» **JOB**
What is needed is an exact copy of all the data.

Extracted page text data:

-------------------------

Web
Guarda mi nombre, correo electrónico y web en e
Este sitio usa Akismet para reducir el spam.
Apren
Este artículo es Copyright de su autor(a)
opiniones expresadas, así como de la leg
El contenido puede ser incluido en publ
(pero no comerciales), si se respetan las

-------------------------

» **WRITTEN RESPONSE**
Web
Guarda mi nombre, correo electrónico y web en e
Este sitio usa Akismet para reducir el spam.
Apren
Este artículo es Copyright de su autor(a)
opiniones expresadas, así como de la leg
El contenido puede ser incluido en publ
(pero no comerciales), si se respetan las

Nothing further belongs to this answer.